For the complementary structure, we also studied the absorption of the TM and TE modes at different incidence angles. With L = 950 nm, a = 2500 nm, d = 300 nm and W = 750 nm, the absorption spectra for TM- and TE-polarization are displayed in Figure 7A,B for different incidence angles. As can be seen from the diagram, the absorption peak of the resonant wavelength of the TM and TE modes increased with the increase in the incidence angle. Figure 6B,D shows the electric field distribution at the absorption peak for TM- and TE-polarization, respectively. From the electric field distribution diagram, it can be seen that the stronger local electric field will lead to greater light absorption of graphene.

Figure 7

(A,C) The simulated absorption at different incidence angles for TM- and TE-polarization, respectively; (B,D) The distributions of the electric field (|E|) at the absorption peak for different incidence angles for TM- and TE-polarization, respectively.

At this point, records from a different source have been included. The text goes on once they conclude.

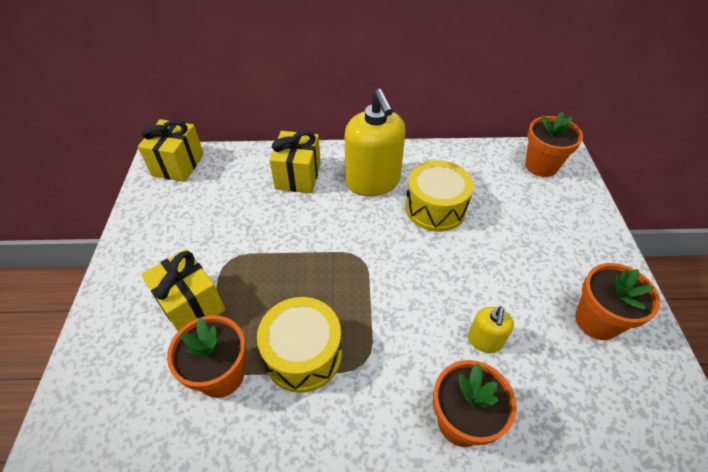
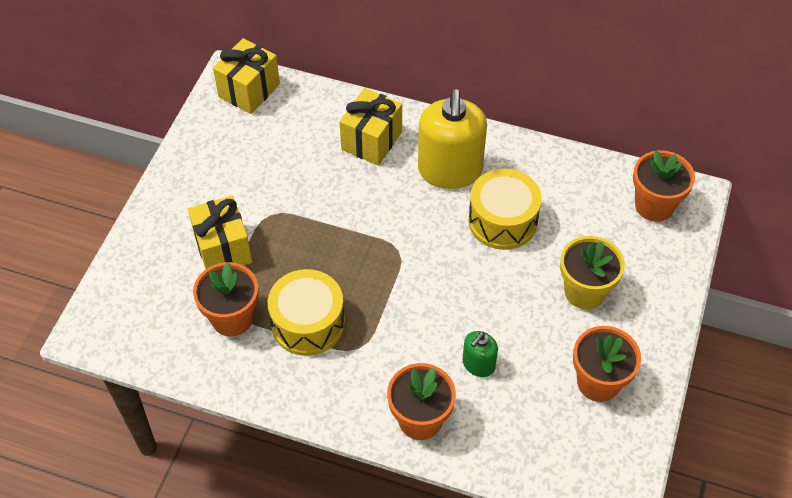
camera: 20 degrees right, 5 degrees up
yellow soap dispenser [468,307,514,353] -> green soap dispenser [463,331,498,377]
none -> yellow flower pot [560,236,625,310]

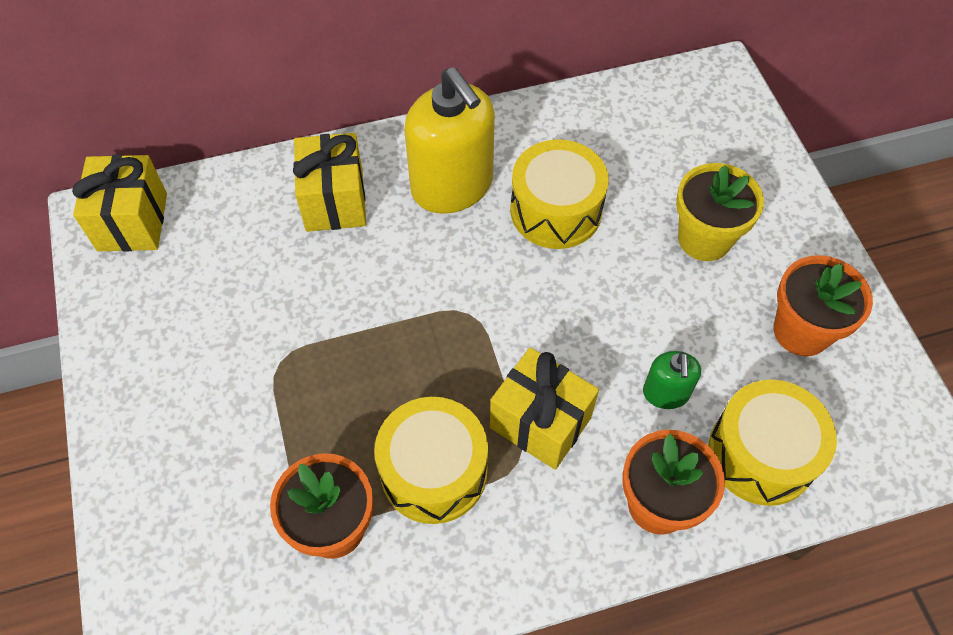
camera: 35 degrees left, 5 degrees up
yellow gift [188,196,252,269] -> yellow gift moved to [490,347,599,470]
orange flower pot [633,150,695,222] -> none
none -> yellow drum [708,380,837,506]

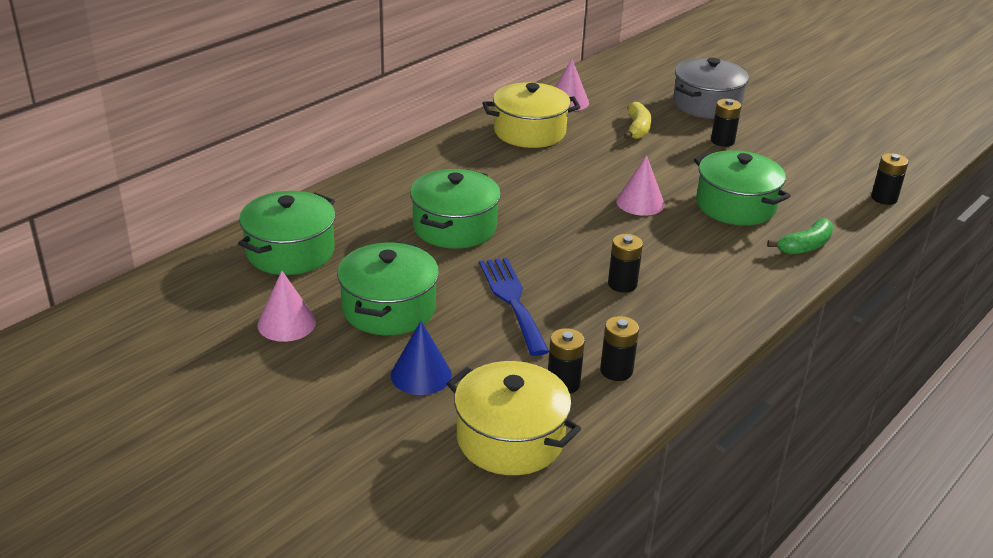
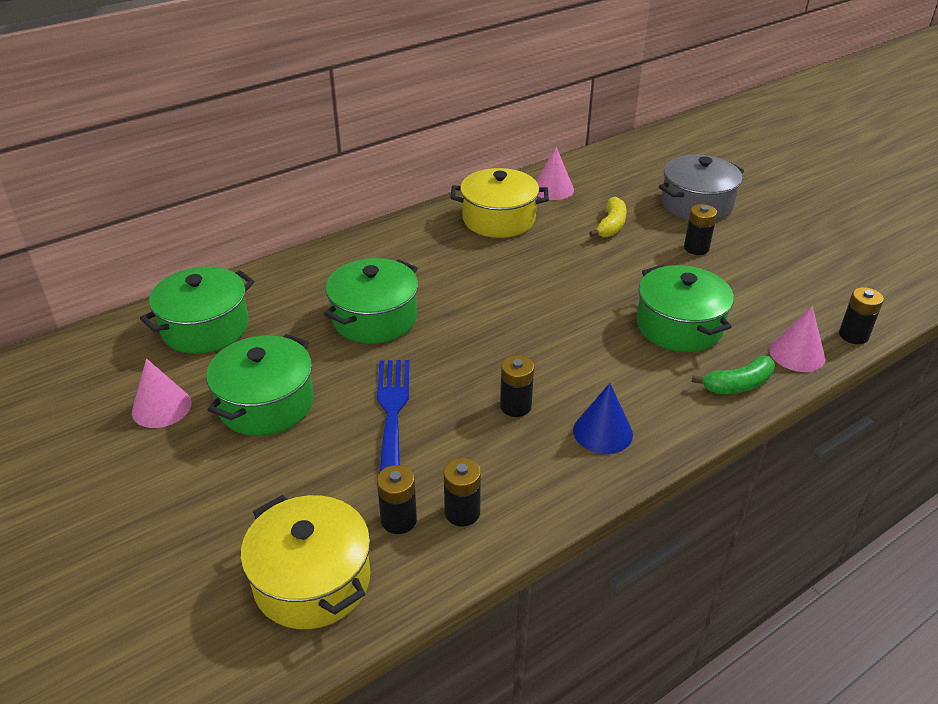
camera: 15 degrees right, 5 degrees up
blue cone [391,321,452,395] -> blue cone moved to [573,383,633,454]
pink cone [616,155,665,216] -> pink cone moved to [769,306,825,372]

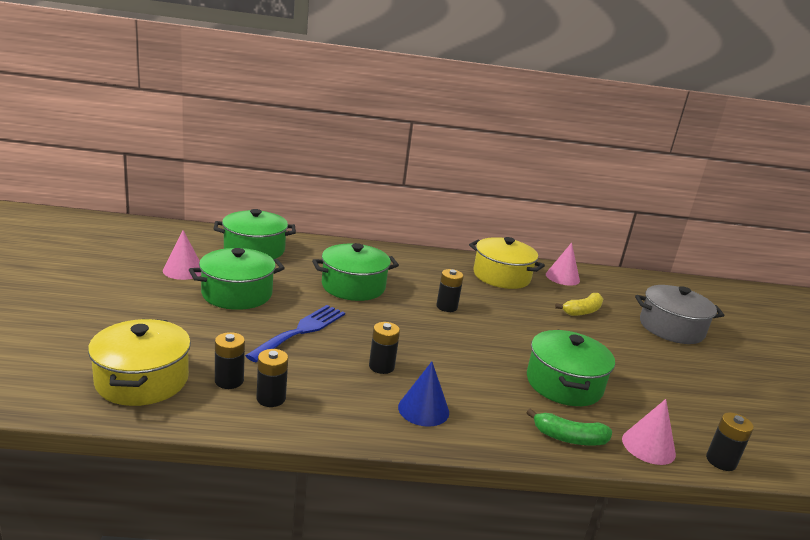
camera: 30 degrees right, 15 degrees down
black battery [684,204,717,255] -> black battery moved to [436,269,464,312]

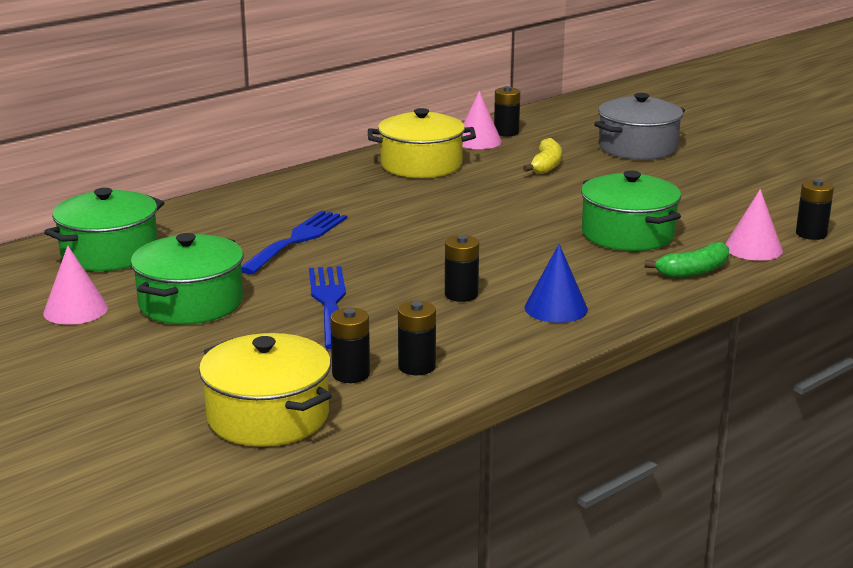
camera: 35 degrees left, 0 degrees up
green pot [312,243,399,301] -> blue fork [241,211,347,274]
black battery [436,269,464,312] -> black battery moved to [494,86,520,136]

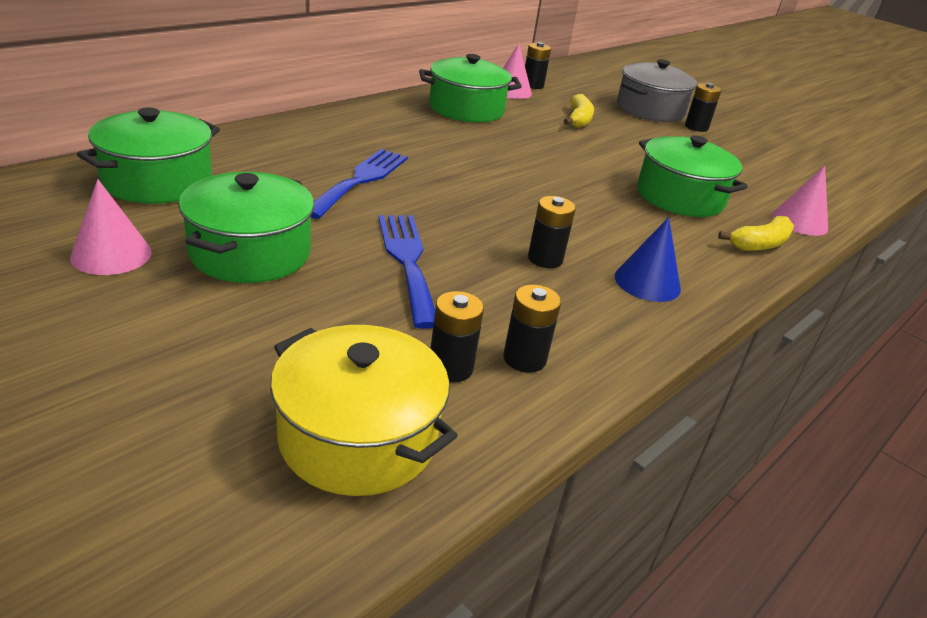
camera: 10 degrees left, 10 degrees up
yellow pot [368,108,476,178] -> green pot [419,54,522,123]
green banana [645,242,729,278] -> yellow banana [718,216,794,251]
black battery [796,179,834,240] -> black battery moved to [685,83,721,132]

Finally, we studied the double layer structure of the elliptical graphene array. With L = 950 nm, a = 2500 nm, d = 300 nm and W = 750 nm, Figure 8B shows the change of absorptivity of the double layer structure with the thickness h of SiO2. It is obvious that when h is increased, the resonance wavelength undergoes a red shift, and the absorption peak at the resonance wavelength moves slightly up and down. This is due to the change in the distance between the two graphene arrays, which results in a change in the coupling between them.

Figure 8

(A) The side view of the double-layer structure of Figure 1; (B) Absorption spectra of the original structure and the complementary structure under the same conditions.

4. Discussion

To conclude, we propose a wavelength-tunable absorber that is made up of periodic elliptical graphene arrays. By increasing the length of the major axis of the ellipse, increasing the incidence of x polarization within a certain range of angles, or increasing the graphene chemical potential, we can achieve tuning of the graphene resonant wavelength and raise the absorption rate of graphene. Among these adjustments, the change of the angle of incident light can increase the absorption rate to 56%. This is attributed to the SPR of graphene. We also found that the absorption of the structure is greater than that of its complementary structure. We compare the absorption changes caused by the incidence angle changes in the TM and TE modes. A larger angle of incidence causes higher absorption. In the end, we study the increase in the absorption of the double layer structure of the elliptical array with the increase in the thickness h of SiO2. Thus, the elliptical array structure we propose can be applied to tunable spectral detectors, filters and sensors at far-infrared and terahertz wavelengths.